*INPUT*:
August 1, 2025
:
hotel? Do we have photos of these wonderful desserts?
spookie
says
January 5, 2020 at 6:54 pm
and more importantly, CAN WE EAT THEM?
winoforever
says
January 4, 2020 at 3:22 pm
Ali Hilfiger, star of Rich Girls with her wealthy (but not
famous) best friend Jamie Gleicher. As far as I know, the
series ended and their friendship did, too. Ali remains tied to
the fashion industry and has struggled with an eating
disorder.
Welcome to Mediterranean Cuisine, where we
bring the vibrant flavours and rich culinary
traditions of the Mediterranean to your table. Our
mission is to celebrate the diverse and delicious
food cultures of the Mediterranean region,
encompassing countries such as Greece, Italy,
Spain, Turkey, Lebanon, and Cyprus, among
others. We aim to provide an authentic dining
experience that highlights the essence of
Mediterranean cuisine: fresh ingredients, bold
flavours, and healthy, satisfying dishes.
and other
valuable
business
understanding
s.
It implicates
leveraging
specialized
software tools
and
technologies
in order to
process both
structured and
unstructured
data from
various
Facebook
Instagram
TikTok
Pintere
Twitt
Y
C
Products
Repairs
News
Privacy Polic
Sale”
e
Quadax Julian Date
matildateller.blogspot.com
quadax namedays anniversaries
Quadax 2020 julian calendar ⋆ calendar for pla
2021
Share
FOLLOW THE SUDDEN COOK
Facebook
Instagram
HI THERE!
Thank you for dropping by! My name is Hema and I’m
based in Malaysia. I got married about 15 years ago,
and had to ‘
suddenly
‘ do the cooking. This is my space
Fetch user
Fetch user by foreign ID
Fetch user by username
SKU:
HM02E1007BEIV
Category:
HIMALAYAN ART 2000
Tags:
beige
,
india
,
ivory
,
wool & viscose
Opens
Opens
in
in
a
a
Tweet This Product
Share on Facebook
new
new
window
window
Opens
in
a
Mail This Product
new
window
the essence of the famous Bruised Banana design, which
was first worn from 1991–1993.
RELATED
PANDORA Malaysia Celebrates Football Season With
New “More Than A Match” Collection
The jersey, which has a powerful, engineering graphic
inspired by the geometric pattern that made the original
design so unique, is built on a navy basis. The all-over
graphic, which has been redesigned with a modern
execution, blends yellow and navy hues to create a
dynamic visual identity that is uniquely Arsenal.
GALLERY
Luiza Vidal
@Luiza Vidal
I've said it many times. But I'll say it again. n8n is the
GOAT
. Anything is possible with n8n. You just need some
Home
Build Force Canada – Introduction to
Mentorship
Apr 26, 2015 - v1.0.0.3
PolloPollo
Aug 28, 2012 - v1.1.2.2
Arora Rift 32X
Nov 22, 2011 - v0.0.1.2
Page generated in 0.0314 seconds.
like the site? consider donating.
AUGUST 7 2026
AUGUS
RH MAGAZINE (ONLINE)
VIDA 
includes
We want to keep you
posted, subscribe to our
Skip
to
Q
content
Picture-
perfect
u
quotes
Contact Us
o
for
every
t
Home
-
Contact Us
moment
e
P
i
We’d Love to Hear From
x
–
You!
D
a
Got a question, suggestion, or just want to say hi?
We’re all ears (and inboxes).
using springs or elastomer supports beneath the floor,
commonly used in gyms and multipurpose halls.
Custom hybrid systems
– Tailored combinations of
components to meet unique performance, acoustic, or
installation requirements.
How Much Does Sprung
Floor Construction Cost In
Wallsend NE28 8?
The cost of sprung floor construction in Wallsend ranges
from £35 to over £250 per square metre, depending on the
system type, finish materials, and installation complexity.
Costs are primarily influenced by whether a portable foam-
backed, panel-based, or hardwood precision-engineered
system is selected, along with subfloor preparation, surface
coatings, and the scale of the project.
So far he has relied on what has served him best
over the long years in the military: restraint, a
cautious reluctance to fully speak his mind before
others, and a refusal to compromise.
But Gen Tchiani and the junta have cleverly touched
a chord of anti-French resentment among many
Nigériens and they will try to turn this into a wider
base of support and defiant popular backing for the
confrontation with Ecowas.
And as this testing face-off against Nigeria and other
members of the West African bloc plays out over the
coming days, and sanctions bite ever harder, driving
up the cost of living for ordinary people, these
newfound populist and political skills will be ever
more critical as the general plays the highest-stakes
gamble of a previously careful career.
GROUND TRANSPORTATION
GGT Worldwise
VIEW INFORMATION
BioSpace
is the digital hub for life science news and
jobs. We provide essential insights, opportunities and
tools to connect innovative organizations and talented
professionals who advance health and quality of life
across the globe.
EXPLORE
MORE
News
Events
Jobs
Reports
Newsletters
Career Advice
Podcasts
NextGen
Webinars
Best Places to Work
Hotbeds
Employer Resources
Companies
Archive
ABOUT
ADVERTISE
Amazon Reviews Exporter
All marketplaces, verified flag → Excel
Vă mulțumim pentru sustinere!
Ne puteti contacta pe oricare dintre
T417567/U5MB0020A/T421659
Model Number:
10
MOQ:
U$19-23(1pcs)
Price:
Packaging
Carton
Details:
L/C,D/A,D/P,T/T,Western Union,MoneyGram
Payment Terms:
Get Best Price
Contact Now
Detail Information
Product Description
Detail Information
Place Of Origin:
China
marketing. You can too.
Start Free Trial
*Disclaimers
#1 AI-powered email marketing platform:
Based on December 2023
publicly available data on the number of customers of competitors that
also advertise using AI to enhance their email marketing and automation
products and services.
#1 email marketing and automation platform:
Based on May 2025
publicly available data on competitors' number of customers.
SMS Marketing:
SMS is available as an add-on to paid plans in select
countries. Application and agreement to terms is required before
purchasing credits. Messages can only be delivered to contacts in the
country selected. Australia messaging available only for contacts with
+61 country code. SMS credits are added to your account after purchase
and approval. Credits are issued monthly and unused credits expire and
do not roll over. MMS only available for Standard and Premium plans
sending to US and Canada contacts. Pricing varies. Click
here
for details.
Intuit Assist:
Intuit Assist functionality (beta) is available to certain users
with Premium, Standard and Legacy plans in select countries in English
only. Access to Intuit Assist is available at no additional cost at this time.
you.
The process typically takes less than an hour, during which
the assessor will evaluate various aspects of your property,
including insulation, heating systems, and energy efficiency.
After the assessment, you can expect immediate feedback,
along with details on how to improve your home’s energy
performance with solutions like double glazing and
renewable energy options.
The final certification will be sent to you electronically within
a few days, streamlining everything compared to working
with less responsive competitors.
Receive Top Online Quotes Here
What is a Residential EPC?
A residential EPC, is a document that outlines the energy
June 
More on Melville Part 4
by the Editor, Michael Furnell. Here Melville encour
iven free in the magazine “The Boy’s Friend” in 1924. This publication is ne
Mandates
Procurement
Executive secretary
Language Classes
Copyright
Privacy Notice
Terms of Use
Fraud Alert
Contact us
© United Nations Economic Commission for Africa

*ACTIVITY*: Each line above is to be set down again verbatim.

*TASK RESULT*:
August 1, 2025
:
hotel? Do we have photos of these wonderful desserts?
spookie
says
January 5, 2020 at 6:54 pm
and more importantly, CAN WE EAT THEM?
winoforever
says
January 4, 2020 at 3:22 pm
Ali Hilfiger, star of Rich Girls with her wealthy (but not
famous) best friend Jamie Gleicher. As far as I know, the
series ended and their friendship did, too. Ali remains tied to
the fashion industry and has struggled with an eating
disorder.
Welcome to Mediterranean Cuisine, where we
bring the vibrant flavours and rich culinary
traditions of the Mediterranean to your table. Our
mission is to celebrate the diverse and delicious
food cultures of the Mediterranean region,
encompassing countries such as Greece, Italy,
Spain, Turkey, Lebanon, and Cyprus, among
others. We aim to provide an authentic dining
experience that highlights the essence of
Mediterranean cuisine: fresh ingredients, bold
flavours, and healthy, satisfying dishes.
and other
valuable
business
understanding
s.
It implicates
leveraging
specialized
software tools
and
technologies
in order to
process both
structured and
unstructured
data from
various
Facebook
Instagram
TikTok
Pintere
Twitt
Y
C
Products
Repairs
News
Privacy Polic
Sale”
e
Quadax Julian Date
matildateller.blogspot.com
quadax namedays anniversaries
Quadax 2020 julian calendar ⋆ calendar for pla
2021
Share
FOLLOW THE SUDDEN COOK
Facebook
Instagram
HI THERE!
Thank you for dropping by! My name is Hema and I’m
based in Malaysia. I got married about 15 years ago,
and had to ‘
suddenly
‘ do the cooking. This is my space
Fetch user
Fetch user by foreign ID
Fetch user by username
SKU:
HM02E1007BEIV
Category:
HIMALAYAN ART 2000
Tags:
beige
,
india
,
ivory
,
wool & viscose
Opens
Opens
in
in
a
a
Tweet This Product
Share on Facebook
new
new
window
window
Opens
in
a
Mail This Product
new
window
the essence of the famous Bruised Banana design, which
was first worn from 1991–1993.
RELATED
PANDORA Malaysia Celebrates Football Season With
New “More Than A Match” Collection
The jersey, which has a powerful, engineering graphic
inspired by the geometric pattern that made the original
design so unique, is built on a navy basis. The all-over
graphic, which has been redesigned with a modern
execution, blends yellow and navy hues to create a
dynamic visual identity that is uniquely Arsenal.
GALLERY
Luiza Vidal
@Luiza Vidal
I've said it many times. But I'll say it again. n8n is the
GOAT
. Anything is possible with n8n. You just need some
Home
Build Force Canada – Introduction to
Mentorship
Apr 26, 2015 - v1.0.0.3
PolloPollo
Aug 28, 2012 - v1.1.2.2
Arora Rift 32X
Nov 22, 2011 - v0.0.1.2
Page generated in 0.0314 seconds.
like the site? consider donating.
AUGUST 7 2026
AUGUS
RH MAGAZINE (ONLINE)
VIDA 
includes
We want to keep you
posted, subscribe to our
Skip
to
Q
content
Picture-
perfect
u
quotes
Contact Us
o
for
every
t
Home
-
Contact Us
moment
e
P
i
We’d Love to Hear From
x
–
You!
D
a
Got a question, suggestion, or just want to say hi?
We’re all ears (and inboxes).
using springs or elastomer supports beneath the floor,
commonly used in gyms and multipurpose halls.
Custom hybrid systems
– Tailored combinations of
components to meet unique performance, acoustic, or
installation requirements.
How Much Does Sprung
Floor Construction Cost In
Wallsend NE28 8?
The cost of sprung floor construction in Wallsend ranges
from £35 to over £250 per square metre, depending on the
system type, finish materials, and installation complexity.
Costs are primarily influenced by whether a portable foam-
backed, panel-based, or hardwood precision-engineered
system is selected, along with subfloor preparation, surface
coatings, and the scale of the project.
So far he has relied on what has served him best
over the long years in the military: restraint, a
cautious reluctance to fully speak his mind before
others, and a refusal to compromise.
But Gen Tchiani and the junta have cleverly touched
a chord of anti-French resentment among many
Nigériens and they will try to turn this into a wider
base of support and defiant popular backing for the
confrontation with Ecowas.
And as this testing face-off against Nigeria and other
members of the West African bloc plays out over the
coming days, and sanctions bite ever harder, driving
up the cost of living for ordinary people, these
newfound populist and political skills will be ever
more critical as the general plays the highest-stakes
gamble of a previously careful career.
GROUND TRANSPORTATION
GGT Worldwise
VIEW INFORMATION
BioSpace
is the digital hub for life science news and
jobs. We provide essential insights, opportunities and
tools to connect innovative organizations and talented
professionals who advance health and quality of life
across the globe.
EXPLORE
MORE
News
Events
Jobs
Reports
Newsletters
Career Advice
Podcasts
NextGen
Webinars
Best Places to Work
Hotbeds
Employer Resources
Companies
Archive
ABOUT
ADVERTISE
Amazon Reviews Exporter
All marketplaces, verified flag → Excel
Vă mulțumim pentru sustinere!
Ne puteti contacta pe oricare dintre
T417567/U5MB0020A/T421659
Model Number:
10
MOQ:
U$19-23(1pcs)
Price:
Packaging
Carton
Details:
L/C,D/A,D/P,T/T,Western Union,MoneyGram
Payment Terms:
Get Best Price
Contact Now
Detail Information
Product Description
Detail Information
Place Of Origin:
China
marketing. You can too.
Start Free Trial
*Disclaimers
#1 AI-powered email marketing platform:
Based on December 2023
publicly available data on the number of customers of competitors that
also advertise using AI to enhance their email marketing and automation
products and services.
#1 email marketing and automation platform:
Based on May 2025
publicly available data on competitors' number of customers.
SMS Marketing:
SMS is available as an add-on to paid plans in select
countries. Application and agreement to terms is required before
purchasing credits. Messages can only be delivered to contacts in the
country selected. Australia messaging available only for contacts with
+61 country code. SMS credits are added to your account after purchase
and approval. Credits are issued monthly and unused credits expire and
do not roll over. MMS only available for Standard and Premium plans
sending to US and Canada contacts. Pricing varies. Click
here
for details.
Intuit Assist:
Intuit Assist functionality (beta) is available to certain users
with Premium, Standard and Legacy plans in select countries in English
only. Access to Intuit Assist is available at no additional cost at this time.
you.
The process typically takes less than an hour, during which
the assessor will evaluate various aspects of your property,
including insulation, heating systems, and energy efficiency.
After the assessment, you can expect immediate feedback,
along with details on how to improve your home’s energy
performance with solutions like double glazing and
renewable energy options.
The final certification will be sent to you electronically within
a few days, streamlining everything compared to working
with less responsive competitors.
Receive Top Online Quotes Here
What is a Residential EPC?
A residential EPC, is a document that outlines the energy
June 
More on Melville Part 4
by the Editor, Michael Furnell. Here Melville encour
iven free in the magazine “The Boy’s Friend” in 1924. This publication is ne
Mandates
Procurement
Executive secretary
Language Classes
Copyright
Privacy Notice
Terms of Use
Fraud Alert
Contact us
© United Nations Economic Commission for Africa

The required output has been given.